(Data for this task Opens)

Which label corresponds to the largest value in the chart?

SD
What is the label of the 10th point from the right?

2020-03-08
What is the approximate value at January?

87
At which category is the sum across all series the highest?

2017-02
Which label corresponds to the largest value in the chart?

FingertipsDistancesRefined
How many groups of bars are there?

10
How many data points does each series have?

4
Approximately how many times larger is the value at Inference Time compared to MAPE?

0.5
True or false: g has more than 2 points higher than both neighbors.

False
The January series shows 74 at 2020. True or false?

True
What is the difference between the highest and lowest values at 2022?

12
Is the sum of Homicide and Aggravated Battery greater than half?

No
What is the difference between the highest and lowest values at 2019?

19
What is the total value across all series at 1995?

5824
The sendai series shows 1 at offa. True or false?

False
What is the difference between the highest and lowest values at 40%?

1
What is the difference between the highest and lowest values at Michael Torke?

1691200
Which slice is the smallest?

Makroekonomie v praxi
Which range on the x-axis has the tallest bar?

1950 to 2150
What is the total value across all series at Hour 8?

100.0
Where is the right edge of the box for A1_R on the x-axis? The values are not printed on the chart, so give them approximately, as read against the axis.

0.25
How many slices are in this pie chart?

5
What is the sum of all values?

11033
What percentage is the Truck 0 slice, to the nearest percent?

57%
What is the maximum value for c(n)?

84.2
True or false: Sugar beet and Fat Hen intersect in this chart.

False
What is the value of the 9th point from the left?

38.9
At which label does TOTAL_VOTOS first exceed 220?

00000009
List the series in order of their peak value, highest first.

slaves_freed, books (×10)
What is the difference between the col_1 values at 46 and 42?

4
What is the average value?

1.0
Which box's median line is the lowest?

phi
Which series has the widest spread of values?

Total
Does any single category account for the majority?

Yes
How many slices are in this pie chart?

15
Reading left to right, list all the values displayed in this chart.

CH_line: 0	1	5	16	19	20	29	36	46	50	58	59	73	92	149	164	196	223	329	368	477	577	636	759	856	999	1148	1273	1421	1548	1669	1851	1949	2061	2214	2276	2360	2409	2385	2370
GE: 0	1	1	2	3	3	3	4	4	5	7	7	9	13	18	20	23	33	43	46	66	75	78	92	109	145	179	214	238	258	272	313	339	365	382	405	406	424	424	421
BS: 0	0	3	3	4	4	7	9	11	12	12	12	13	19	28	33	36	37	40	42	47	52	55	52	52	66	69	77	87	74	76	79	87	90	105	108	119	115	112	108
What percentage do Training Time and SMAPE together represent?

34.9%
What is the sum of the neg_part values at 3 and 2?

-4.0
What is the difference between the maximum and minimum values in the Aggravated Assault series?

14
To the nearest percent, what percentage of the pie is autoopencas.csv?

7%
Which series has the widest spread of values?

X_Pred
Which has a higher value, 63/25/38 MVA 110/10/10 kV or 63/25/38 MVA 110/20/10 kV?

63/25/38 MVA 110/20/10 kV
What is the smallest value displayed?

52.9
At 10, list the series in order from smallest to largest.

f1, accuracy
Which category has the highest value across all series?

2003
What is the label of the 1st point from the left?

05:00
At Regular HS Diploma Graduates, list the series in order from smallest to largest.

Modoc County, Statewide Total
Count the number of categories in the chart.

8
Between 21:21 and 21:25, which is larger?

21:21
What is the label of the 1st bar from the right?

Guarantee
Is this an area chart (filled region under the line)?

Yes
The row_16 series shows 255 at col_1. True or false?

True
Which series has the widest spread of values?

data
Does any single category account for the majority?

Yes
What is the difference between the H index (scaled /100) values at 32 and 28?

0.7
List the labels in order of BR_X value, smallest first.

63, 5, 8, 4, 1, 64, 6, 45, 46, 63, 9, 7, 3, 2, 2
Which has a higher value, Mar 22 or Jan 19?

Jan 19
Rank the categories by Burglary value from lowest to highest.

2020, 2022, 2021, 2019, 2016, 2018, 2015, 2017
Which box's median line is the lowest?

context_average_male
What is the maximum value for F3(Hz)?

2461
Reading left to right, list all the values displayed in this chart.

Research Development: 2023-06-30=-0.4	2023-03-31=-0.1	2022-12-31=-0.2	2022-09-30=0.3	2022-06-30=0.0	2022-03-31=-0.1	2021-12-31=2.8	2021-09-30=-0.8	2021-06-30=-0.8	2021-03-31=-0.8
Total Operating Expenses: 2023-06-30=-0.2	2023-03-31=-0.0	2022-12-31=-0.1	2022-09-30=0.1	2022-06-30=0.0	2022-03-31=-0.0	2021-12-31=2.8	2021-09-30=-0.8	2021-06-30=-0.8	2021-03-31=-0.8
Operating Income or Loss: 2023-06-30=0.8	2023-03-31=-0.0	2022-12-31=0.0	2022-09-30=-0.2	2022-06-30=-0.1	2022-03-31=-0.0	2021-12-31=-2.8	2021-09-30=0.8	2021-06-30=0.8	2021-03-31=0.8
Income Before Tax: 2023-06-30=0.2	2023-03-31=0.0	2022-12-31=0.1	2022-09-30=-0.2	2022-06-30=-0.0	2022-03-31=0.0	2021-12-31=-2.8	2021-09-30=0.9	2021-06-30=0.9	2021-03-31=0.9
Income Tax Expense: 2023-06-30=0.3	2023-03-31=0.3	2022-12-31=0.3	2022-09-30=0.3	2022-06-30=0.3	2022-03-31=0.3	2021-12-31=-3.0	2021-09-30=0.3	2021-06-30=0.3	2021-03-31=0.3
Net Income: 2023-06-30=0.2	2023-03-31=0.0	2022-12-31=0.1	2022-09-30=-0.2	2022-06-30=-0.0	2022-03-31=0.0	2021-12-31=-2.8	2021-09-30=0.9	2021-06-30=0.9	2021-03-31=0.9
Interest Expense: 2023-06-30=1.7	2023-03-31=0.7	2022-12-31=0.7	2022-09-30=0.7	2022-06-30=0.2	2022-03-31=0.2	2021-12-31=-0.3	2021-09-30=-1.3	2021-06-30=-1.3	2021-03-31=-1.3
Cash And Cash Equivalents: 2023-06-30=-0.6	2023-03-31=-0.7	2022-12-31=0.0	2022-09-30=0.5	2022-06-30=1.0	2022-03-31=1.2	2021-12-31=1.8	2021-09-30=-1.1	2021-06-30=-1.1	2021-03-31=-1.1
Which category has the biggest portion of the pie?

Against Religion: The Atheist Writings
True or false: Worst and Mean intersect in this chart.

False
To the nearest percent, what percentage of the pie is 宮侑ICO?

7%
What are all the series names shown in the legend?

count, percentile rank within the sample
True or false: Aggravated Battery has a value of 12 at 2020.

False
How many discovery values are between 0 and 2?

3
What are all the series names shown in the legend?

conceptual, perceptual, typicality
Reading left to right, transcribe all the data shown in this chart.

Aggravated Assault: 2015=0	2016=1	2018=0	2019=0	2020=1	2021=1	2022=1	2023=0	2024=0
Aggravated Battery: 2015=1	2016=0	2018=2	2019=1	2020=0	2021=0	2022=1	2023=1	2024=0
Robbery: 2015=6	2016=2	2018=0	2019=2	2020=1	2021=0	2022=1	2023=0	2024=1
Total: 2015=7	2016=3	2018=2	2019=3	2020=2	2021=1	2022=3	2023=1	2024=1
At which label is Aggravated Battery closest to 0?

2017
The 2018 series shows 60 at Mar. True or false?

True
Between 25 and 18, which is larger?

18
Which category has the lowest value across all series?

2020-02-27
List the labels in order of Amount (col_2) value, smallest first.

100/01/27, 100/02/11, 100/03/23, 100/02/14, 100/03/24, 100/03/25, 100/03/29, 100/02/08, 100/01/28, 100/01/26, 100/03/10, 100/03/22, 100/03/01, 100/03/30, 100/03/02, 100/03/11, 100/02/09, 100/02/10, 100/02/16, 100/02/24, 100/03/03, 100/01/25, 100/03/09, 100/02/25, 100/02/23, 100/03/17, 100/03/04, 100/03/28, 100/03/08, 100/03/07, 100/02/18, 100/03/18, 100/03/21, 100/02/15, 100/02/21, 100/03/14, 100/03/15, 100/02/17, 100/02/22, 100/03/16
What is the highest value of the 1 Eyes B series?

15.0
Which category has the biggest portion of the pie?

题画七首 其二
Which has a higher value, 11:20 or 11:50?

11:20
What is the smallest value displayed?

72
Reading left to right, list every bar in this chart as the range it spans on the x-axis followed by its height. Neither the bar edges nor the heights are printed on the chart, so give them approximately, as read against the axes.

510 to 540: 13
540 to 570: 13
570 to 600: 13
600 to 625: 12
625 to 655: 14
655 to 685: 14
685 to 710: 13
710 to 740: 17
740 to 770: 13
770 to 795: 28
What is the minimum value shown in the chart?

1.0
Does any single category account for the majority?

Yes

(Data for this task Closes)

What is required:
Reproduce the records above word for word, from the first line through the line containing "What is the total value across all series at Hour", including that line.

Answer space:
Which label corresponds to the largest value in the chart?

SD
What is the label of the 10th point from the right?

2020-03-08
What is the approximate value at January?

87
At which category is the sum across all series the highest?

2017-02
Which label corresponds to the largest value in the chart?

FingertipsDistancesRefined
How many groups of bars are there?

10
How many data points does each series have?

4
Approximately how many times larger is the value at Inference Time compared to MAPE?

0.5
True or false: g has more than 2 points higher than both neighbors.

False
The January series shows 74 at 2020. True or false?

True
What is the difference between the highest and lowest values at 2022?

12
Is the sum of Homicide and Aggravated Battery greater than half?

No
What is the difference between the highest and lowest values at 2019?

19
What is the total value across all series at 1995?

5824
The sendai series shows 1 at offa. True or false?

False
What is the difference between the highest and lowest values at 40%?

1
What is the difference between the highest and lowest values at Michael Torke?

1691200
Which slice is the smallest?

Makroekonomie v praxi
Which range on the x-axis has the tallest bar?

1950 to 2150
What is the total value across all series at Hour 8?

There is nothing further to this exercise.